La critique d’Eugénie   –   1,5/5

Le verdict est tombé, « Wonder Woman » n’était qu’une agréable parenthèse dans un univers cinématographique à l’agonie. Les erreurs successives de « Man of Steel » et « Dawn of Justice » condamnent d’ores et déjà un scénario que la différence de vision entre Snyder et Whedon a fini d’achever. Patchwork désagréable de deux films différents, le résultat ne ressemble à rien, pas même à lui-même si on se réfère aux premières bandes-annonces, pas plus qu’il n’assure une continuité logique avec son précédent opus. Pire ! « Justice League » n’aboutit à rien : ni à faire vivre l’équipe ni à offrir un grand moment d’action divertissante…
La virtuosité habituelle de Snyder dans l’esthétisme du mouvement offre encore quelques scènes de combat empruntes d’une violence soignée, mais l’abus outrageux de CGI dégueule sur l’écran avec la même vulgarité que celle de Doomsday !

Warner n’a jamais pris le temps d’installer son univers et paye finalement son impatience. La mythologie DC est aussi complexe que celle de Marvel, mais là où le concurrent a introduit progressivement ses différents héros, ses antagonistes et même les pierres d’infinités sur plusieurs films, Justice League doit à la hâte expliquer le concept des boîtes mères, les genèses bâclées des personnages et l’ombre de Darkseid sur Apokolips. Le bordel quoi…

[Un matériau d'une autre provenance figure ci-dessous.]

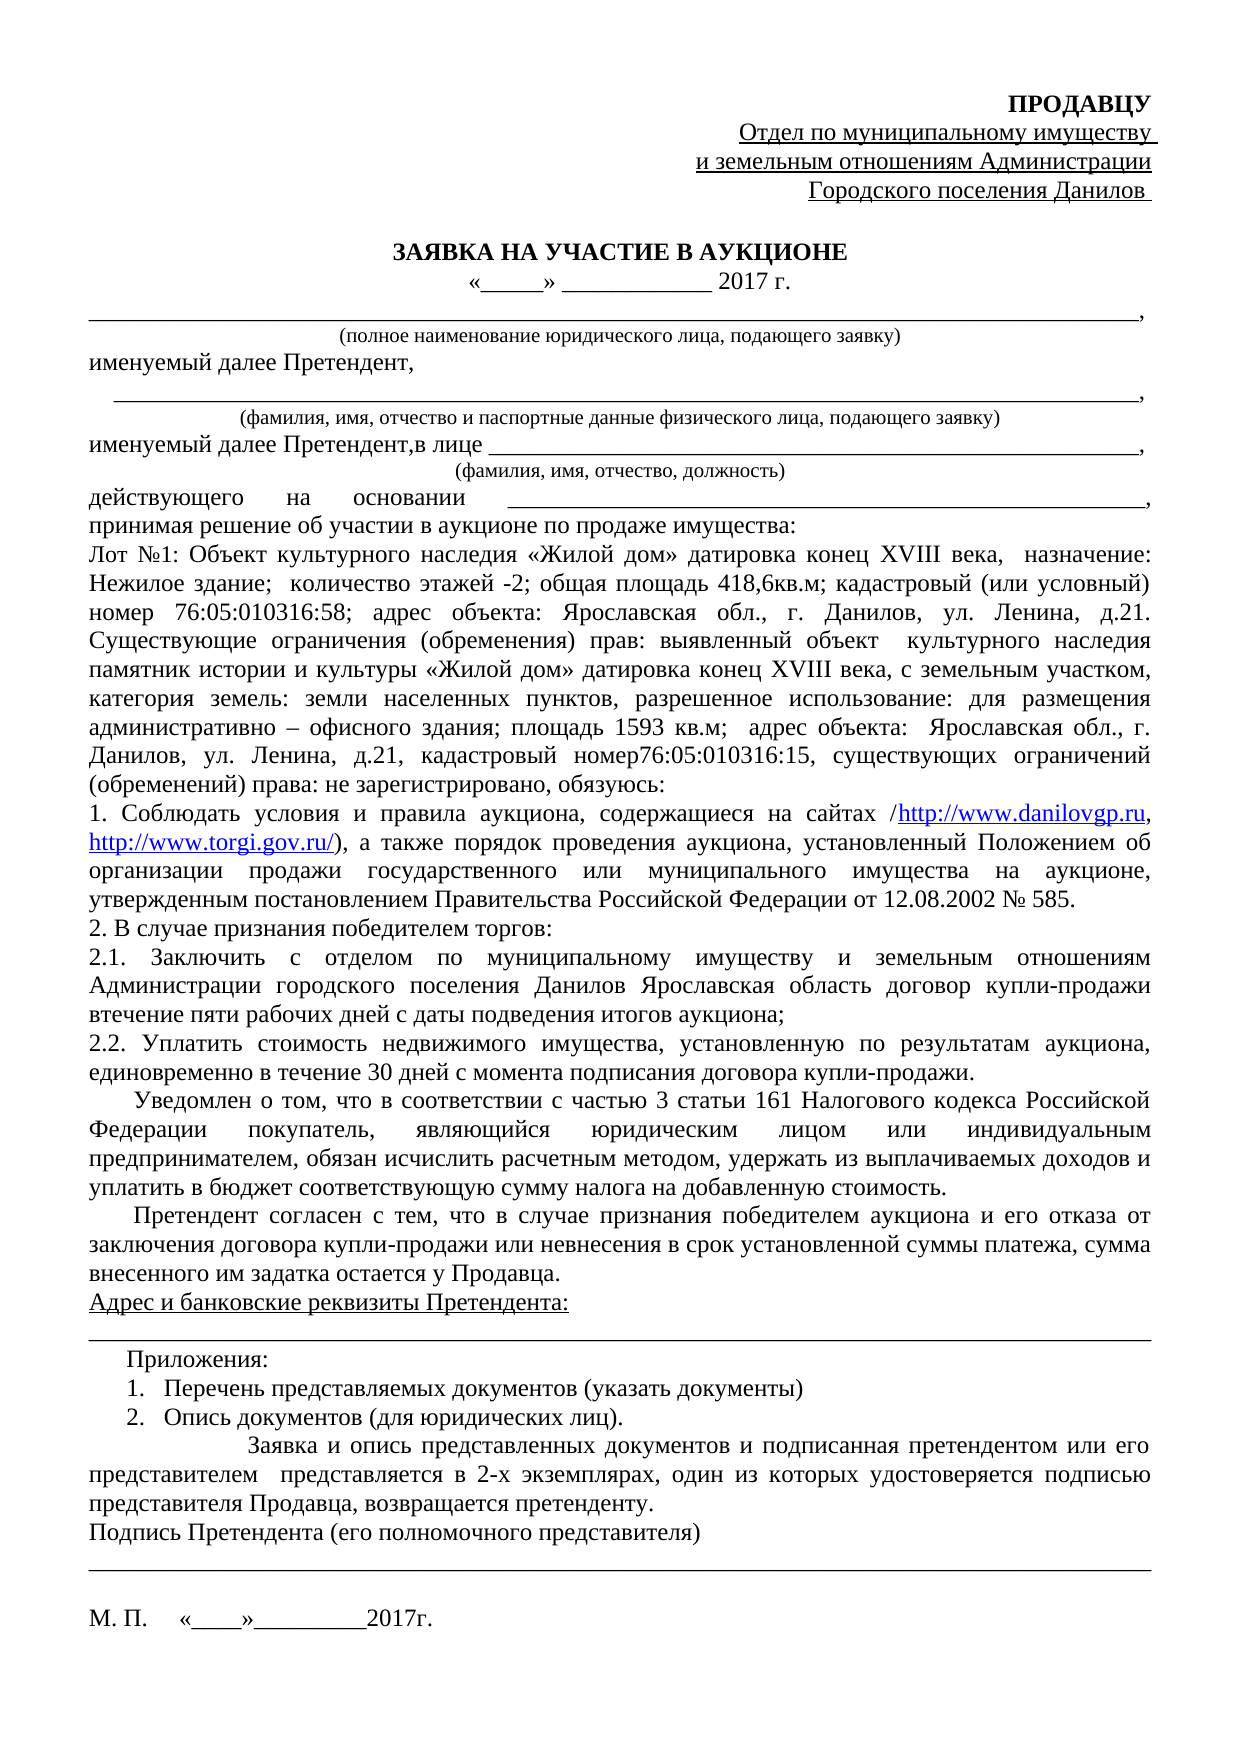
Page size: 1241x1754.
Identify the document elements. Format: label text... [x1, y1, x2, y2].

En résulte des ennemis affligeants, Steppenwolf, chargé de la même mission que Loki dans le premier Avengers (l’écriture en moins) et les paradémons, moustiques géants qui peinent à être crédible sur grand écran. C’est peut-être l’un des plus grands défauts du DCCU, la mauvaise gestion de son catalogue de méchants !

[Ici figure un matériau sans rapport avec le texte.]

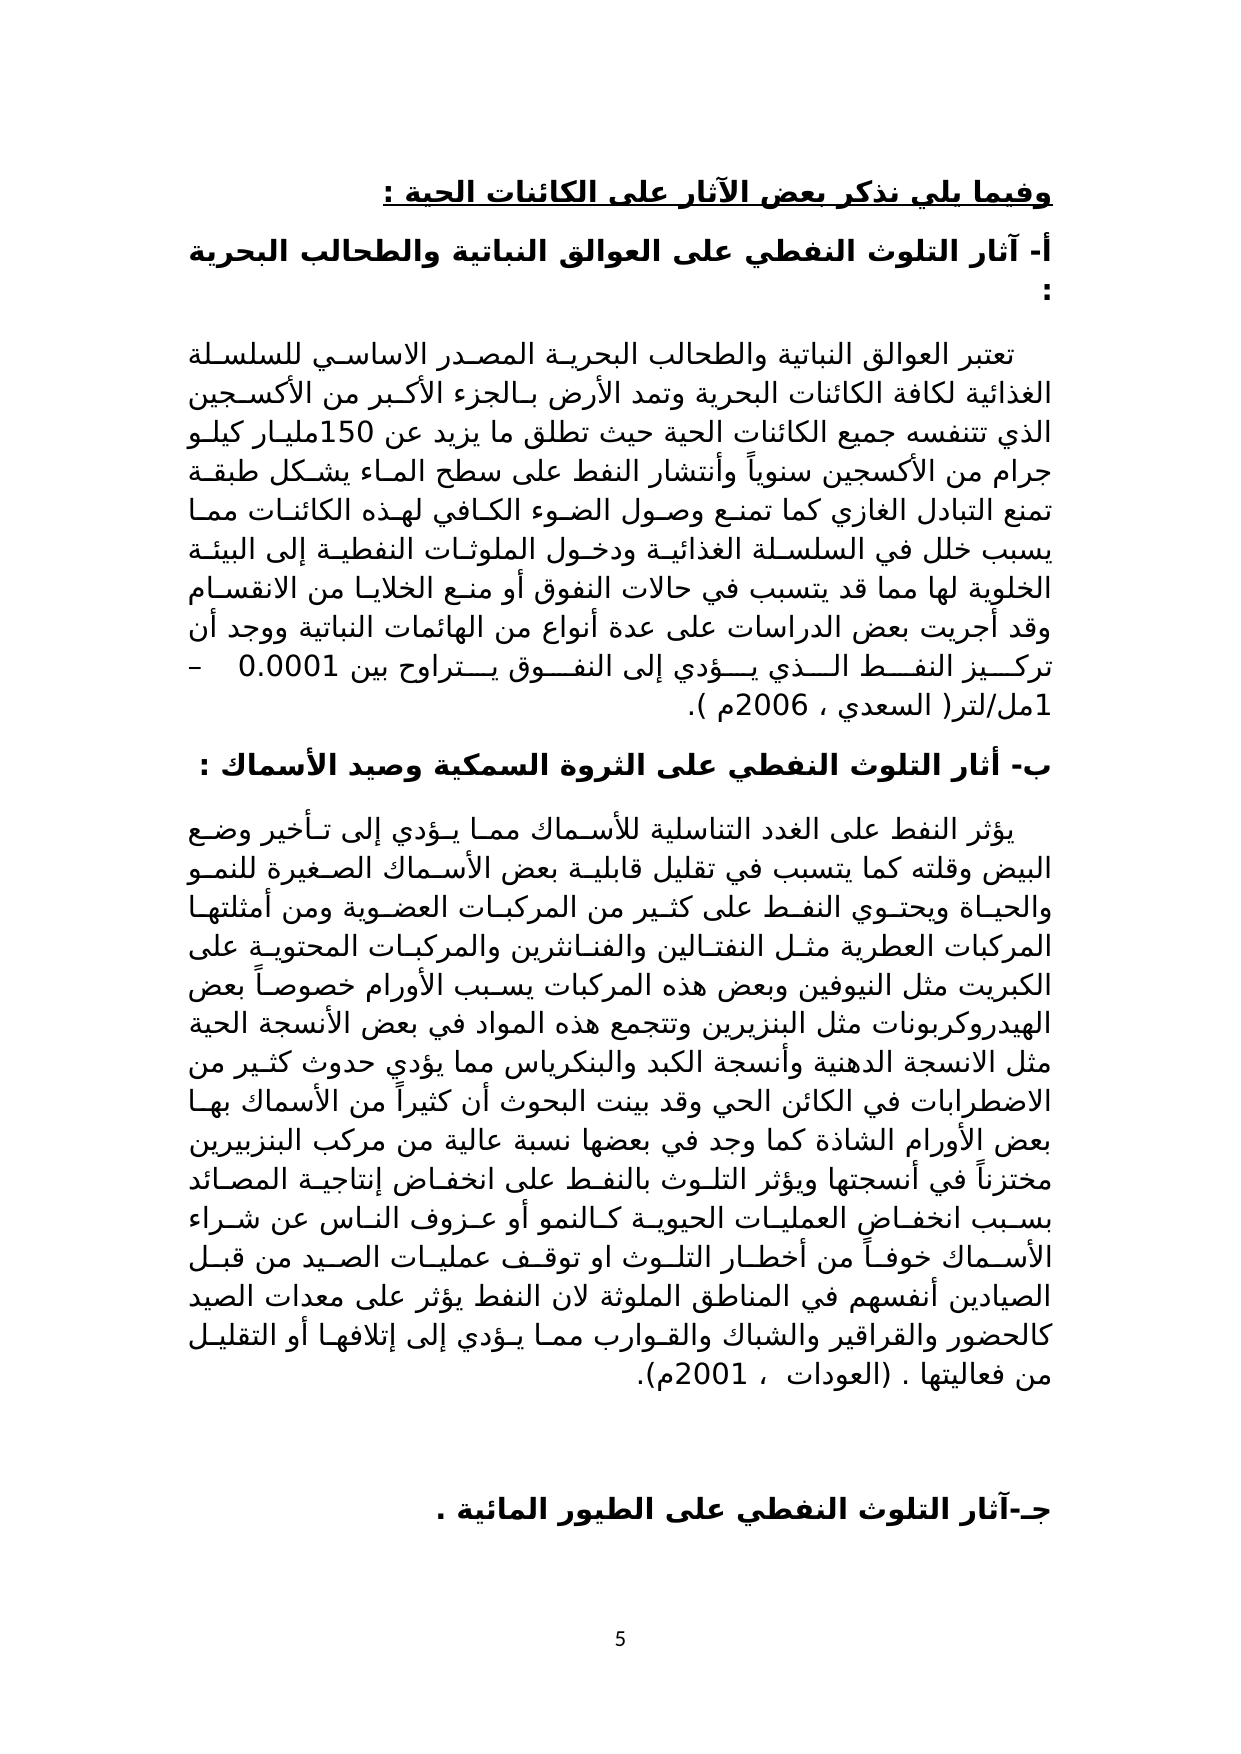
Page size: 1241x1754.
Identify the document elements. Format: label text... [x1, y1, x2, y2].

Zod et Doomsday furent impliqués trop tôt dans la chronologie et Lex Luthor malmené par les scénaristes quand des antagonistes comme Brainiac et Bizarro (qui aurait offert à Henry Cavill un autre rôle que Superman) auraient concentré des enjeux forts pour la ligue naissante…
D’ailleurs quand on parle des héros, leur introduction est expédiée en quelques scènes de remplissage et les minces tentatives de développement réduites à néant par des punchlines en quête de coolitude. Même leurs capacités souffrent encore d’un manque de définition, comme si la Warner avait peur de leur potentiel et se refusait à en définir les limites. Mais sans elles, pas d’effort, pas d’exploit, pas d’épique ! Au final rien, ni même le jeu très correct des acteurs (sauf celui monoexpressif de Ben Affleck), n’arrive à nous impliquer dans la ligue.

L’addition est salée et mon coeur de fan bien triste, comme si quelque part le DCCU s’était perdu dans ses propres possibilités scénaristiques… Pourtant la maison a su marquer le cinéma et les séries (même d’animation : Batman des années 90 !) de son empreinte… espérons seulement que cette capacité ne soit pas révolue.